When the catalyst layer is deposited onto a carrier/transfer substrate, by coating of a catalyst ink onto the carrier/transfer substrate, it forms a catalyzed carrier/transfer substrate. The carrier/transfer substrate is intended to be removed from the layer in a subsequent step. For example, the catalyst layer may be transferred, by decal transfer, to a gas diffusion layer or ion-conducting membrane, the carrier/transfer substrate being removed immediately after, or at some point after, the transfer process.

Additional layers may be deposited on the exposed face of the catalyst layer prior to removal of the carrier/transfer substrate; for example, an ion-conducting ionomer layer may be applied from a dispersion of ionomer using any suitable deposition technique known as described above in relation to deposition of the catalyst layer. Further additional layers can be added as required, for example as described in PCT Patent Application No. GB2015/050864. The carrier/transfer substrate is removed from the catalyst layer at an appropriate time. The carrier/transfer substrate may be formed from any suitable material from which the catalyst layer can be removed without damage thereto. Examples of suitable materials include a fluoropolymer, such as polytetrafluoroethylene (PTFE), ethylene tetrafluoroethylene (ETFE), perfluoroalkoxy polymer (PFA), fluorinated ethylene propylene (FEP—a copolymer of hexafluoropropylene and tetrafluoroethylene) and polyolefins, such as biaxially oriented polypropylene (BOPP).

The characteristics of the catalyst layer, such as the thickness, electrocatalyst loading, porosity, pore size distribution, average pore size and hydrophobicity will depend on whether it is being used at the anode or cathode. The catalyst layer thickness may suitably be at least 1 μm, typically at least 5 μm. The catalyst layer thickness may suitably be no more than 15 μm, typically no more than 10 μm.

In a fourth aspect, the present invention provides a gas diffusion electrode comprising a gas diffusion layer and a catalyst layer according to the third aspect.

Directions »
a - According to the catalyst layer passage, what property must the material of the carrier/transfer substrate have, and why? Answer in one to three sentences.
b - Retype the part of the catalyst layer passage starting with "The characteristics of" and going on through "the third aspect.".
The entries after this have no role in what is asked here.

Entries provided »
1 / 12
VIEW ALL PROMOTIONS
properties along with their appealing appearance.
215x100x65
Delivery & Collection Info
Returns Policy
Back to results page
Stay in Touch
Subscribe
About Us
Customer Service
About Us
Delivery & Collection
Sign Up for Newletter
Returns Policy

Responses in order »
a - The substrate must be a material from which the catalyst layer can be removed without being damaged. This is because the carrier/transfer substrate is meant to be removed from the layer in a later step, such as after decal transfer to a gas diffusion layer or ion-conducting membrane.

b -
The characteristics of the catalyst layer, such as the thickness, electrocatalyst loading, porosity, pore size distribution, average pore size and hydrophobicity will depend on whether it is being used at the anode or cathode. The catalyst layer thickness may suitably be at least 1 μm, typically at least 5 μm. The catalyst layer thickness may suitably be no more than 15 μm, typically no more than 10 μm.

In a fourth aspect, the present invention provides a gas diffusion electrode comprising a gas diffusion layer and a catalyst layer according to the third aspect.